Giving Compass' Take:
- Authors focus on why investment in community school models can help mitigate learning loss created by the COVID-19 pandemic.
- What are the benefits of community school models, and how can donors support schools?
- Read about collaborative learning in community schools.
What is Giving Compass?
We connect donors to learning resources and ways to support community-led solutions. Learn more about us.
By the time students poured back into schools this fall, the most disruptive impacts of the COVID-19 pandemic seemed to have finally receded. But the lingering effects on children and learning are unfortunately still very much with us.
New data from the National Center for Education Statistics show that the pandemic erased more than two decades of progress in reading and math for 9-year-old students. The effect was most profound for students from low-income communities—exacerbating the pre-pandemic achievement gap between those students and their higher-income peers.

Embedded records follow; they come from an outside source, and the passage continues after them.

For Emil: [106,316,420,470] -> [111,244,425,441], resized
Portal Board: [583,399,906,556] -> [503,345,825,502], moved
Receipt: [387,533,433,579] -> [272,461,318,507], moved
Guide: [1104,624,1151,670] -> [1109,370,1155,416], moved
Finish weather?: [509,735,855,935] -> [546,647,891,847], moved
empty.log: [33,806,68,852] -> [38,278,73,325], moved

Outside of school, the pandemic also magnified long-standing geographic and racial inequities in economic opportunity and overall health and well-being. A 2020 report from the Initiative for a Competitive Inner City (ICIC) found that approximately 78% of high-poverty neighborhoods in the U.S.—communities of color in particular—were highly vulnerable to the pandemic’s economic impacts, including loss of jobs and income, compared to just 15% of low-poverty neighborhoods.

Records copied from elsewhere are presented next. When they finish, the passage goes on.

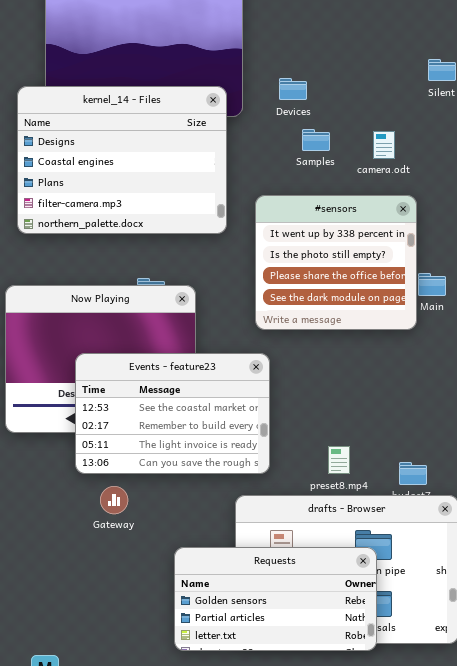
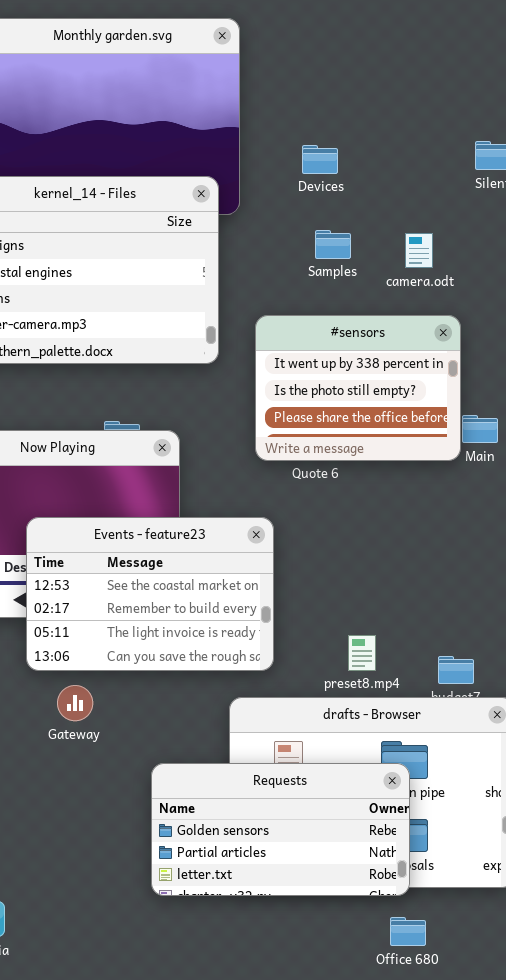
Devices: [279,78,307,100] -> [302,145,338,174], moved
#sensors: [255,195,417,330] -> [255,315,461,461], resized

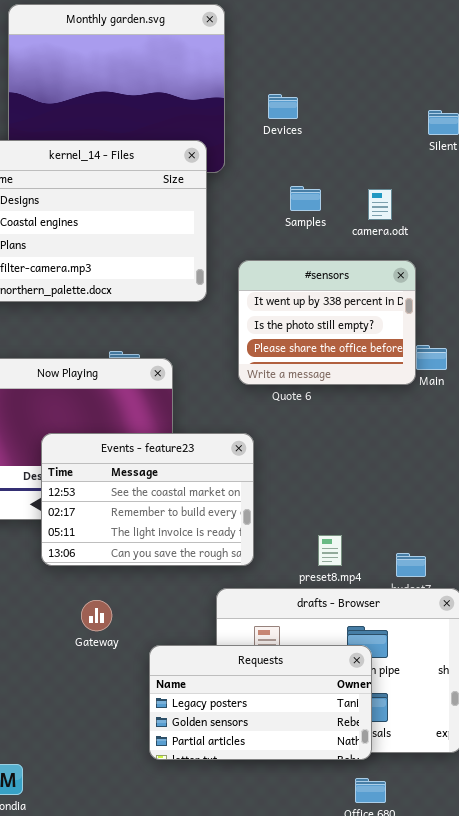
Devices: [302,145,338,174] -> [268,94,298,119], moved
Gateway: [57,685,93,721] -> [81,600,112,631], moved
Requests: [151,763,410,896] -> [149,645,372,760], scrolled up 1 row

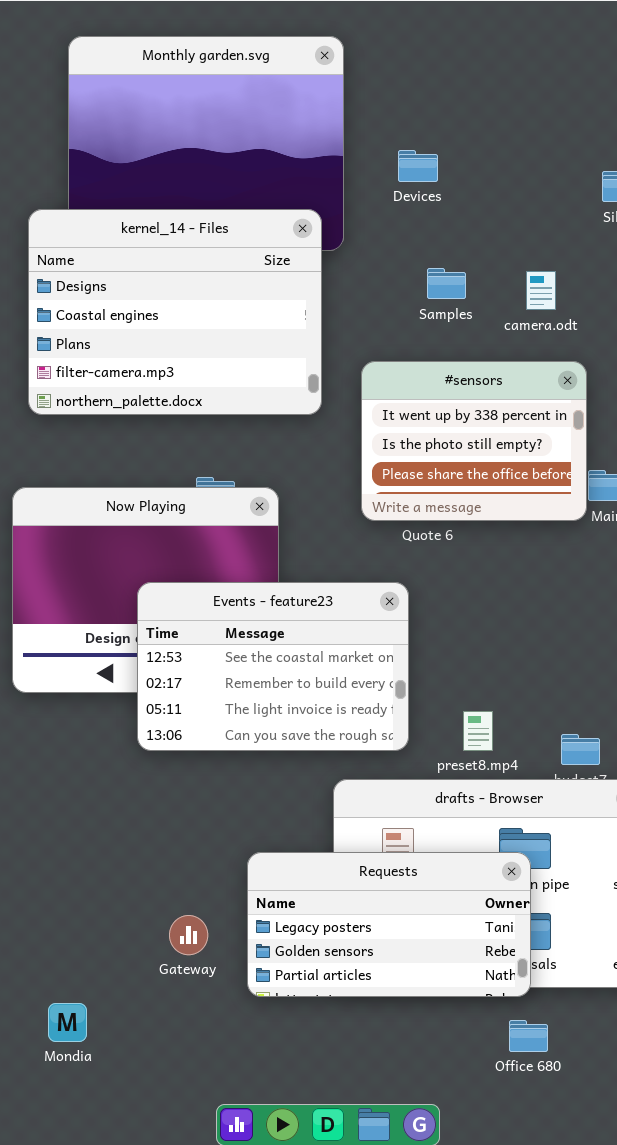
Events - feature23: [41,433,254,566] -> [137,582,409,751], moved
Gateway: [81,600,112,631] -> [169,915,208,955], moved

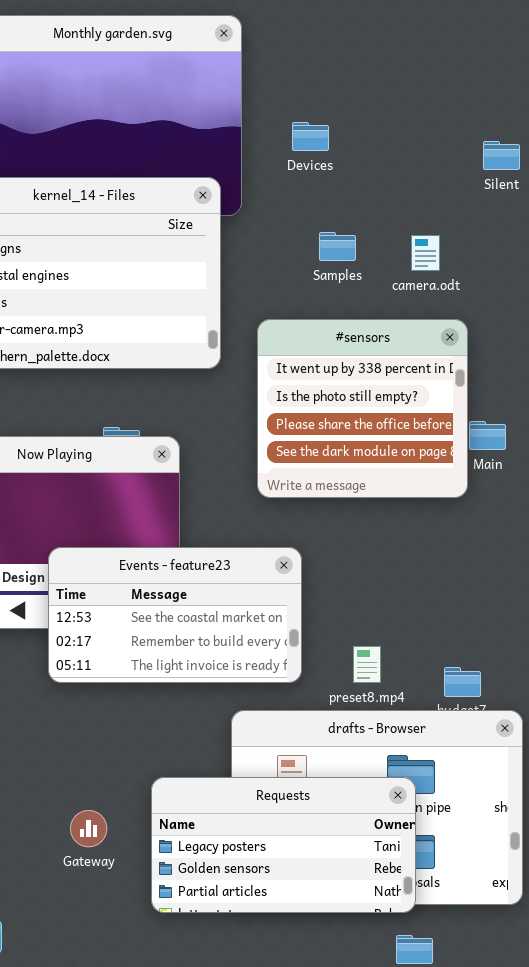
#sensors: [361,361,587,521] -> [257,319,468,498], resized
Events - feature23: [137,582,409,751] -> [48,547,302,683], resized
Gateway: [169,915,208,955] -> [70,810,107,847], moved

Federal relief funding is helping states and localities address these challenges. Large cities and counties have committed a significant amount of their State and Local Fiscal Recovery Funds toward projects in economically disadvantaged communities. And according to the National Conference of State Legislatures, over $9 billion has been allocated for K-12 education and related purposes, including after-school programs and programs for students’ emotional and mental health needs.
But money alone isn’t enough. Now is the time for local leaders to not only invest more in families and communities, but to invest differently. Given the intricate relationship between neighborhood well-being and school performance, championing and investing in community schools—a model focused on leveraging and coordinating the resources and voices of the entire community to support a thriving educational environment—could be one of the best ways for mayors and other local officials to confront both types of challenges.